Search for Half-Metallic Antiferromagnetism in Double Perovskites

The wide class of double perovskite oxides was proposed earlier (PRB 57, 10613 [1998]) as promising for producing a half-metallic antiferromagnet [HMAFM] (more correctly, a spin-compensated half metal). Here we present examples of the affects of structural distortions on the electronic and magnetic properties in selected members. For La$_2$CrNiO$_6$ the idealized cubic perovskite structure had led to a spin-antiparallel state with net moment of 0.6 $\mu_B$, but a ferromagnetic half-metallic state (4 $\mu_B$) was 150 meV per metal atom lower in energy (within local density approximation).
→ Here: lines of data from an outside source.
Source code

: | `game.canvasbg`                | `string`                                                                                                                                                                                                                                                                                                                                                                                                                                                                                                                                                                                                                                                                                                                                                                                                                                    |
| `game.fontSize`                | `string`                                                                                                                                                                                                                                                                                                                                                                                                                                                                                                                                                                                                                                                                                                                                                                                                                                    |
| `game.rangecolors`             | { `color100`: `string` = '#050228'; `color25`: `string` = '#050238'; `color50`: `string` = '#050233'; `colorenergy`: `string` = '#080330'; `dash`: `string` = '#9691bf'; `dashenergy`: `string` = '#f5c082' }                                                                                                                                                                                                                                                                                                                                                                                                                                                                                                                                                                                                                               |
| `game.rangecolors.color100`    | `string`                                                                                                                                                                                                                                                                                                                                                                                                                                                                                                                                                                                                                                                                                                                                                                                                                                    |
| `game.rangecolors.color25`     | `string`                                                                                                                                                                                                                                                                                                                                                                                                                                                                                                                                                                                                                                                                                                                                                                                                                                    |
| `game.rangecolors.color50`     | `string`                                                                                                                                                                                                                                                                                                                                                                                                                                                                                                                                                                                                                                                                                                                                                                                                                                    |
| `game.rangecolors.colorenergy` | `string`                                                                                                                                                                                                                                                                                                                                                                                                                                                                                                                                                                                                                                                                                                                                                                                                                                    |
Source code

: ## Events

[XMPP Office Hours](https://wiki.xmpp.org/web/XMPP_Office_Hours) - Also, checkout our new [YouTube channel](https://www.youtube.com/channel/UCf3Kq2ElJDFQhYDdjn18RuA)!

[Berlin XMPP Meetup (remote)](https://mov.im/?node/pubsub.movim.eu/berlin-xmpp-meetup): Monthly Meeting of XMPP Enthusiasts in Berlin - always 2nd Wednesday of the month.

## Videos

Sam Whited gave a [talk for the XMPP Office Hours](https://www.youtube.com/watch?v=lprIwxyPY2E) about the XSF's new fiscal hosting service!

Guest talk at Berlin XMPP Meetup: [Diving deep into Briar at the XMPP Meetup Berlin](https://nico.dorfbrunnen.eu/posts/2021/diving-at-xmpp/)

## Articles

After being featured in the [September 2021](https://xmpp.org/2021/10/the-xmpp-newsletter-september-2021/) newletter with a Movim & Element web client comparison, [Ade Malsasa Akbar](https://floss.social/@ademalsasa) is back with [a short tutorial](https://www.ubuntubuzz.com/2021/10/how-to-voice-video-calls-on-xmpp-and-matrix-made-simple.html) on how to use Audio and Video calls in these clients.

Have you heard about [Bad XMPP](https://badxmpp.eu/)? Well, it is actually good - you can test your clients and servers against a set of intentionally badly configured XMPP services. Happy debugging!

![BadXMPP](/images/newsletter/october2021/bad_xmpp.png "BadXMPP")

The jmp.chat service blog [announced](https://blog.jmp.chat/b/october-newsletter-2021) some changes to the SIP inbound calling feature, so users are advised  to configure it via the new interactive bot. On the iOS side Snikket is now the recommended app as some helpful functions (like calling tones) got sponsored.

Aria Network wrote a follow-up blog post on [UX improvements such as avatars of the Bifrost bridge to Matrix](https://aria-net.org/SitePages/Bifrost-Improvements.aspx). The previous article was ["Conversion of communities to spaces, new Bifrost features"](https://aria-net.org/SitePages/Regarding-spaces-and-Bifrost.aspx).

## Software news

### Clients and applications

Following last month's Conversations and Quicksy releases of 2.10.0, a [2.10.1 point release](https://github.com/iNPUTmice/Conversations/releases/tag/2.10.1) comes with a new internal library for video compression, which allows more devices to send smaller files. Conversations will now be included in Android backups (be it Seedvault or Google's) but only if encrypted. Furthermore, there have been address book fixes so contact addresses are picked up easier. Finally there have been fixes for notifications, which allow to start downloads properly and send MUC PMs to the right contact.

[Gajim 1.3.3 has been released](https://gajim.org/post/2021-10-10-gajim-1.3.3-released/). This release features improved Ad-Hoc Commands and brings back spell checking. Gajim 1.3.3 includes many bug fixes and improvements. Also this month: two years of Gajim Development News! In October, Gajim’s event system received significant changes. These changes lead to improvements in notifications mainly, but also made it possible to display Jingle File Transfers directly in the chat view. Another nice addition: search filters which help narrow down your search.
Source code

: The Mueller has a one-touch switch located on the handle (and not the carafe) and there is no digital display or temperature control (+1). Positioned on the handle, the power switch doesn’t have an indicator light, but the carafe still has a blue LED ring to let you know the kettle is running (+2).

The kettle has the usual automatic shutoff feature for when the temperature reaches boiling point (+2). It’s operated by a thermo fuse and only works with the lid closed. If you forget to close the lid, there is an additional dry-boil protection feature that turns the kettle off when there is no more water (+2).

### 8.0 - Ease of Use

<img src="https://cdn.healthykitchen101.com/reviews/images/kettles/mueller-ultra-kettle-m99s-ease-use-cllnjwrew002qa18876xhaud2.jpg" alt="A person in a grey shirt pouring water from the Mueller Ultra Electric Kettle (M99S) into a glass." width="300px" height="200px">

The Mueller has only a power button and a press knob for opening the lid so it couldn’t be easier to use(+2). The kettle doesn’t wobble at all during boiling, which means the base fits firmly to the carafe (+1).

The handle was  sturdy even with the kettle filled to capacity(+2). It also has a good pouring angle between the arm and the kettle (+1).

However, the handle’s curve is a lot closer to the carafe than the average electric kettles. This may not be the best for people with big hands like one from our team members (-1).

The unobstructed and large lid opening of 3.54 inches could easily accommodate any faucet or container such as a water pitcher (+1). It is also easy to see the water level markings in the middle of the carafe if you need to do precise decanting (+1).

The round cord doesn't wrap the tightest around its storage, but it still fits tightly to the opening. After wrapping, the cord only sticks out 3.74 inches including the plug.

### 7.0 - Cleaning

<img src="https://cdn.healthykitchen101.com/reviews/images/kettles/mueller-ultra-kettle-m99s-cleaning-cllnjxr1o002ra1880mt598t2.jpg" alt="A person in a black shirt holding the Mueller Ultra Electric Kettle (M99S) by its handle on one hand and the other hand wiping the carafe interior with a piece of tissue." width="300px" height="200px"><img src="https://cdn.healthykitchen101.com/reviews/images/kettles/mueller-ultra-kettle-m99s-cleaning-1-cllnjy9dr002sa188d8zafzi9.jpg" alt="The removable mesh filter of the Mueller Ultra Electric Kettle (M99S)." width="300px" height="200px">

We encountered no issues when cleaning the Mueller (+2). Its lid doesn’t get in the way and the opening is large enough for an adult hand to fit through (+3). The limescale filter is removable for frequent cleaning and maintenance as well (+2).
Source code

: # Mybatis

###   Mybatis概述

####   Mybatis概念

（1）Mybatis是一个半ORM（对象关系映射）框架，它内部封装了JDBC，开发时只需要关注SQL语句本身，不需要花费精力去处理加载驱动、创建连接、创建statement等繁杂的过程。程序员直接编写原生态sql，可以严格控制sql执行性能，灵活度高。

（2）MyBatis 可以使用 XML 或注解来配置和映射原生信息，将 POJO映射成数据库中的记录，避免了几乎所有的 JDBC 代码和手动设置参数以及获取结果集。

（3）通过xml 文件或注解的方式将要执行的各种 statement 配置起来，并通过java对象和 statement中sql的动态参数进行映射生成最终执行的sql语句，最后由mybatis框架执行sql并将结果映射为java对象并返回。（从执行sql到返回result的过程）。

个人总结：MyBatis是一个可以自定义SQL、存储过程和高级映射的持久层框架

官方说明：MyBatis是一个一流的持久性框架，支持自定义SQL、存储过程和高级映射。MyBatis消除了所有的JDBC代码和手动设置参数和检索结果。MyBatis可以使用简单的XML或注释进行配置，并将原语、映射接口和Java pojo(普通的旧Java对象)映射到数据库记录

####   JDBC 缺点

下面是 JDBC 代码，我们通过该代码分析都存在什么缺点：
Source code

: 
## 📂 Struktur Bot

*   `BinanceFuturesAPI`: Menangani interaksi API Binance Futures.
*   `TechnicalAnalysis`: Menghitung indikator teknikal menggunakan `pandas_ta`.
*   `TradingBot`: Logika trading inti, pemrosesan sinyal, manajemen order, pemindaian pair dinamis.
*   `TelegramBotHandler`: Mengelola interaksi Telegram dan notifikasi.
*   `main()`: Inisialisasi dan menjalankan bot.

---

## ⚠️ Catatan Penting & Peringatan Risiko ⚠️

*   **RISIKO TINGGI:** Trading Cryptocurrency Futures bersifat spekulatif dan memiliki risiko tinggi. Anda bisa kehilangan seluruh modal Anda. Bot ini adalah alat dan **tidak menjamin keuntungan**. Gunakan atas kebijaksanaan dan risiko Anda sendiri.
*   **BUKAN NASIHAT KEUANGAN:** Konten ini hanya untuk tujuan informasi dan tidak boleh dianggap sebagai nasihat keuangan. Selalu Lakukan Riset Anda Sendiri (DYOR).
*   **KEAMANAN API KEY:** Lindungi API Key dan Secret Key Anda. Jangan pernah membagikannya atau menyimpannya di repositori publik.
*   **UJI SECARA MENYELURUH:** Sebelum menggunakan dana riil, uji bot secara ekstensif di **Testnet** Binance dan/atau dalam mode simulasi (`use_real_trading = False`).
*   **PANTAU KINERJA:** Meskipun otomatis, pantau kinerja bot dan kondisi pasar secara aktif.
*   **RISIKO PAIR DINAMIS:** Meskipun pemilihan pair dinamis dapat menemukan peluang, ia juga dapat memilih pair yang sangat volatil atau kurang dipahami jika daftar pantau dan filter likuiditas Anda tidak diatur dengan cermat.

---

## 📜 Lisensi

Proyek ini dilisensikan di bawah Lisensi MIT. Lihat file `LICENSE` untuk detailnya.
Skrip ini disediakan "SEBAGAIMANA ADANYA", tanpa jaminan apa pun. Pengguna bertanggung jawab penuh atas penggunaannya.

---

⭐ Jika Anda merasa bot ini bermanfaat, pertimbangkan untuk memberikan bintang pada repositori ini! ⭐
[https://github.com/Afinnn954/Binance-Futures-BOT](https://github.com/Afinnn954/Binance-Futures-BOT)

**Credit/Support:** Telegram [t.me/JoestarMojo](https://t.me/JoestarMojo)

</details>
Starting with experimental information on LaCrO$_3$ and LaNiO$_3$ and their alloys, we have relaxed the volume and the (seven) internal coordinates within the orthorhombic Pnma space group. The charge states can be characterized by Cr$^{4+}$ and Ni$^{2+}$. The ferromagnetic state is lower by 50 meV within the generalized gradient approximation. Using LDA+U (U=3 eV on each transition metal ion) opens a gap of 0.6 eV (FM insulator) and is favored by 120 meV over the antialigned state. Although no HMAFM state is obtained, these results show that structural relaxation must be taken into account, and that in some cases (as here) it may make the antialigned state more favorable.